In the intro of TMNT the song goes like this:

When the evil Shredder attacks, these Turtle boys don't cut him no slack!

As what I have searched "cut someone some slack" means: to treat (someone) in a less harsh or critical way

Based on what I have learned, we either use "don't/doesn't" or "no" for making a sentence negative, like "I don't like it" or "This is no good". If I wanted to make the above idiom negative I would either say:

these Turtle boys don't cut him any slack!


these Turtle boys cut him no slack!

but why are both of "don't" and "no" used here? If it's OK to use both don't and no in one sentence in which situations we can do so?

  • 5
    Using "don't" and "no" in one sentence... don't make no sense.
    – 41686d6564
    Commented Mar 14, 2022 at 3:05
  • @41686d6564 Does is make any sense now?
    – user141755
    Commented Mar 14, 2022 at 8:21
  • 3
    That was a joke :) "don't make no sense" has two grammatical errors but it's common usage in informal speech in some dialects as explained in the answer below. To be grammatically correct, I should've said "doesn't make any sense" or "makes no sense".
    – 41686d6564
    Commented Mar 14, 2022 at 8:42
  • 1
    Idioms don't follow the rules.
    – mcalex
    Commented Mar 15, 2022 at 5:23

1 Answer 1


It's an example of a double negative, used in some dialects/regional varieties of English. It's non-standard. It basically means the same as "don't cut him any slack".

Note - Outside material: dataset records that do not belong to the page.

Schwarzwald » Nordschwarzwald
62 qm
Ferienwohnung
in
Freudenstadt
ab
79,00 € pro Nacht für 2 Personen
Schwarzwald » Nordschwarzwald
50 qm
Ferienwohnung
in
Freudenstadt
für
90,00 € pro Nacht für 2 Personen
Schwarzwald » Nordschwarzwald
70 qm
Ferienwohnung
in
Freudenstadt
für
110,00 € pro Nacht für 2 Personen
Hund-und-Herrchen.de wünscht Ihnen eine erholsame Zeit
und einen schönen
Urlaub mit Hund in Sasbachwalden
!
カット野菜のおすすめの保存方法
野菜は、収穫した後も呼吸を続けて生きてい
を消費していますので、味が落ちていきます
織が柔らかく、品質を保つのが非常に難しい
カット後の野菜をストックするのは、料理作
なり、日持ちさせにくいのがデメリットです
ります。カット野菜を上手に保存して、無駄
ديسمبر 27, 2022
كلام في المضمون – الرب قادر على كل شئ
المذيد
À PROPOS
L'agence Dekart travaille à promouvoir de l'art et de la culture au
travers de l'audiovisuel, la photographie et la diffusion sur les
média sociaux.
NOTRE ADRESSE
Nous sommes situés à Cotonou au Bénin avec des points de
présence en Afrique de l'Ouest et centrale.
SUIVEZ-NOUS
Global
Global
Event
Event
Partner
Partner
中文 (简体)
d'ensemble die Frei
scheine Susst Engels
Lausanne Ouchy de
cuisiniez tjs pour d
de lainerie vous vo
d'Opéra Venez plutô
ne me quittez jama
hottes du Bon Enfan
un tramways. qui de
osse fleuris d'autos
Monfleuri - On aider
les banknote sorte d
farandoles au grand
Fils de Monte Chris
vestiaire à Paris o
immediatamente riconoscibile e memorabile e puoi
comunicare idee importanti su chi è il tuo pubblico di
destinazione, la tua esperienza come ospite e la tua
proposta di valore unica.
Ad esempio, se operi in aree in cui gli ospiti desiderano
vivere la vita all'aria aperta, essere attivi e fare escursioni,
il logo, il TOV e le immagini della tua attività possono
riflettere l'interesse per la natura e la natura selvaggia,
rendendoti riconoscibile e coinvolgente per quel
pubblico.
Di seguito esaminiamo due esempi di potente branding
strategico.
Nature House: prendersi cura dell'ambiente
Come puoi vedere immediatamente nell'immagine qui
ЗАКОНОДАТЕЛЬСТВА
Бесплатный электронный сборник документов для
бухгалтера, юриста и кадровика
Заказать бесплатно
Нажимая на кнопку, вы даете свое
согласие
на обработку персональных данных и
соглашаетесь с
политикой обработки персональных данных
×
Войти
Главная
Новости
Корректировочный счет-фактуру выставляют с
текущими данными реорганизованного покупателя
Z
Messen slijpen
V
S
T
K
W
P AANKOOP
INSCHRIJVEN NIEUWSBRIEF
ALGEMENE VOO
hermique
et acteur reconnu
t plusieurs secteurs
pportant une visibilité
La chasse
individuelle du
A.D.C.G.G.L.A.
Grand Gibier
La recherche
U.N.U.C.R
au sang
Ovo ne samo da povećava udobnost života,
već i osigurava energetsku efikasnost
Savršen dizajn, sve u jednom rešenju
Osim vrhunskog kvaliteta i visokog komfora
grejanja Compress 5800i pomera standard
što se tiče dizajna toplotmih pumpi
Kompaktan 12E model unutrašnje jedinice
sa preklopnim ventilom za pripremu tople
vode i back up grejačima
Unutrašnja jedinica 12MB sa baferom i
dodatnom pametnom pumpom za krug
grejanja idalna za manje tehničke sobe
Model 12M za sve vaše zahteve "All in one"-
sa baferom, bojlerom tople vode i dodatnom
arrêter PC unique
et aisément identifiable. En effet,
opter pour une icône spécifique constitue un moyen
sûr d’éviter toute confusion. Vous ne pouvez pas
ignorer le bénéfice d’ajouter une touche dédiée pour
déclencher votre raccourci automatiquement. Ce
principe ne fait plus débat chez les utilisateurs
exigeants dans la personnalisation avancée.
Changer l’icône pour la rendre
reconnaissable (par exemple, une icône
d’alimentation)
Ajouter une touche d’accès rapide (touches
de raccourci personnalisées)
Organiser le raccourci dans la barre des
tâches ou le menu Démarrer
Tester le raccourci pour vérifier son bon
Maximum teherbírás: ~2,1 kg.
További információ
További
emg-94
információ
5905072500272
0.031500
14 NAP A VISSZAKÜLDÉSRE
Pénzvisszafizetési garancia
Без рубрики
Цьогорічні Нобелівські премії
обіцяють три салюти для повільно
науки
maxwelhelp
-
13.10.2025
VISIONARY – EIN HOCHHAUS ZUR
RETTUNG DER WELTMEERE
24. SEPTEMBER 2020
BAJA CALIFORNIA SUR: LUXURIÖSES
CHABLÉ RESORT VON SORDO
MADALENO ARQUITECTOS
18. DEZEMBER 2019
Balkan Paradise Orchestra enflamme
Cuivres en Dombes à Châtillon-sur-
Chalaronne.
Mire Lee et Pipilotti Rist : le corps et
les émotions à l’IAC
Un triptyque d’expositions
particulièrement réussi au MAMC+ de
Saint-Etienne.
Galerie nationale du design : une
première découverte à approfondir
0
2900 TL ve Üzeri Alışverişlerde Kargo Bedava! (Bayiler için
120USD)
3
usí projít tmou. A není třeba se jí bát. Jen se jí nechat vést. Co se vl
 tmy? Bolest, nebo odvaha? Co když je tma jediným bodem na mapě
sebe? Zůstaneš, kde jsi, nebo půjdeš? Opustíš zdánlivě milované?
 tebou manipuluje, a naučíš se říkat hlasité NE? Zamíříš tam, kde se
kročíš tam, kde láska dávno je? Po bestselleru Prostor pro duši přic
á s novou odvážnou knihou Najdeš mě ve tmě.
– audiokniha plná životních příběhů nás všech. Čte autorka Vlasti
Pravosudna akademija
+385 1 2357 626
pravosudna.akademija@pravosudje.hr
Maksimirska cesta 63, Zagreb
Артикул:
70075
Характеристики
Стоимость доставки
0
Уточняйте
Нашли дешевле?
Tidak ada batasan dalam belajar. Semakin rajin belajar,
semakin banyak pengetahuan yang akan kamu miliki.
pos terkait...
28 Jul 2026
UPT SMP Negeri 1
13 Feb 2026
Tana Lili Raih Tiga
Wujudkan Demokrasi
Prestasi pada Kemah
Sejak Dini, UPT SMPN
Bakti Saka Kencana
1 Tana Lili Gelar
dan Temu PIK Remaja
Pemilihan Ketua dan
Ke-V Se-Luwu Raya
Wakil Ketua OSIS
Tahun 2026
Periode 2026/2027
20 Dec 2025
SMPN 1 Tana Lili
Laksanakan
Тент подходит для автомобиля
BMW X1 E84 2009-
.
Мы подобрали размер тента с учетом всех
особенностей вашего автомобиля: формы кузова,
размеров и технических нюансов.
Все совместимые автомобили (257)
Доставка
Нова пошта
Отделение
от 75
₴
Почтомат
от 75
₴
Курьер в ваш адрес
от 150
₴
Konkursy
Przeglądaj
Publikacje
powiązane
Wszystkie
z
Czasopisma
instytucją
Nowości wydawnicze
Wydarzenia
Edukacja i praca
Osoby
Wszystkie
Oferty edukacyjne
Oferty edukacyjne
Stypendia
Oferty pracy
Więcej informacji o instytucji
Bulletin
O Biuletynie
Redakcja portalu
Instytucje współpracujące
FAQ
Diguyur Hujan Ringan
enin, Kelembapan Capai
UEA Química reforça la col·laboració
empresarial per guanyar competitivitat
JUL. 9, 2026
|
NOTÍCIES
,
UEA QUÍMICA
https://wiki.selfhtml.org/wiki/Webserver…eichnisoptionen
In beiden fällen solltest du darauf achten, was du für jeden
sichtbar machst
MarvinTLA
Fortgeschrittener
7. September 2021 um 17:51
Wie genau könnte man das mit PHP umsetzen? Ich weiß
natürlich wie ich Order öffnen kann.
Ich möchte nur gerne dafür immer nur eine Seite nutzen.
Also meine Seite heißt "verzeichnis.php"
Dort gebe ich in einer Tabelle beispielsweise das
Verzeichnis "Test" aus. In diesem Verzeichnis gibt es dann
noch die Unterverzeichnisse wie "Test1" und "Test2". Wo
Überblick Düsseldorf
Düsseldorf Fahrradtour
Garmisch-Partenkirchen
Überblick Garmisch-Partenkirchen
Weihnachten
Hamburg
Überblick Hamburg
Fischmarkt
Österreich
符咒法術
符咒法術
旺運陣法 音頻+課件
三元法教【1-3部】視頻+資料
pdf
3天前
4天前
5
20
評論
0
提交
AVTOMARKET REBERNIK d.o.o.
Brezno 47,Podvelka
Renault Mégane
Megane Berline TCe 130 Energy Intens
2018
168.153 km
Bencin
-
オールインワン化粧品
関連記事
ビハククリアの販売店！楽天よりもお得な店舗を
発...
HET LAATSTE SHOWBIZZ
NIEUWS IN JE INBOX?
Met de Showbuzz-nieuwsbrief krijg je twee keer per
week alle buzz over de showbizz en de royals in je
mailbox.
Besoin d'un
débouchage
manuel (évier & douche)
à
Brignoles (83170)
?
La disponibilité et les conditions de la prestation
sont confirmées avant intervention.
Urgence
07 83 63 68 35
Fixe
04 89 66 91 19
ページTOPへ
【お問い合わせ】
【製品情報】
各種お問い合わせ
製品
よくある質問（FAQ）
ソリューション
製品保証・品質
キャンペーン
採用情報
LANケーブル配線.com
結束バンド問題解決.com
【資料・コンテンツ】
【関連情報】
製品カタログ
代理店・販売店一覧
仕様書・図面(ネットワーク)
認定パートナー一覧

Songs often use dialects/regional varieties of English. You may also find these used in literature, for example when directly quoting speech, or possibly even in poetry, rap, movies, etc.

Some examples of double negatives in lines from other songs:

  • Ain't no sunshine when she's gone - Ain't No Sunshine, by Bill Withers
  • I can't get no satisfaction - Satisfaction, by the Rolling Stones
  • We don't need no education - Another Brick in the Wall, Part 2, by Pink Floyd
  • It wouldn't be nothing, nothing without a woman or a girl - It's a Man's World, by James Brown
  • 3
    Another well-known exemple is "I didn't do nothing wrong".
    – Polygnome
    Commented Mar 13, 2022 at 22:24
  • 3
    @anotherdave I'm not "arguing against" the use of double negatives here.
    – Billy Kerr
    Commented Mar 14, 2022 at 10:55
  • 7
    @anotherdave I mean non-standard in regard to formal English grammar. Non-standard does not mean they are not common or widely understood. English language learners are generally taught formal English grammar, so when they see something like this, it confuses the hell out of them, as it goes against everything they've been taught.
    – Billy Kerr
    Commented Mar 14, 2022 at 11:33
  • 4
    Just to explicitly point it out: song lyrics tend to get a broader free pass here because of needing to conform to rhythm and/or rhyme, which can sometimes be achieved using the additional negative. While Bill Withers could've gotten away with "There's no sunshine when she's gone" while keeping the rhythm, the Rolling Stones couldn't easily have maintained the rhythm when avoiding the double negative in "I can't get no satisfaction".
    – Flater
    Commented Mar 14, 2022 at 13:40
  • 8
    @anotherdave, I think the point is that usage of double-negative to mean what the grammar says is perfectly standard. To use a double-negative to mean the opposite of what the grammar says (as per the examples in this answer) are non-standard.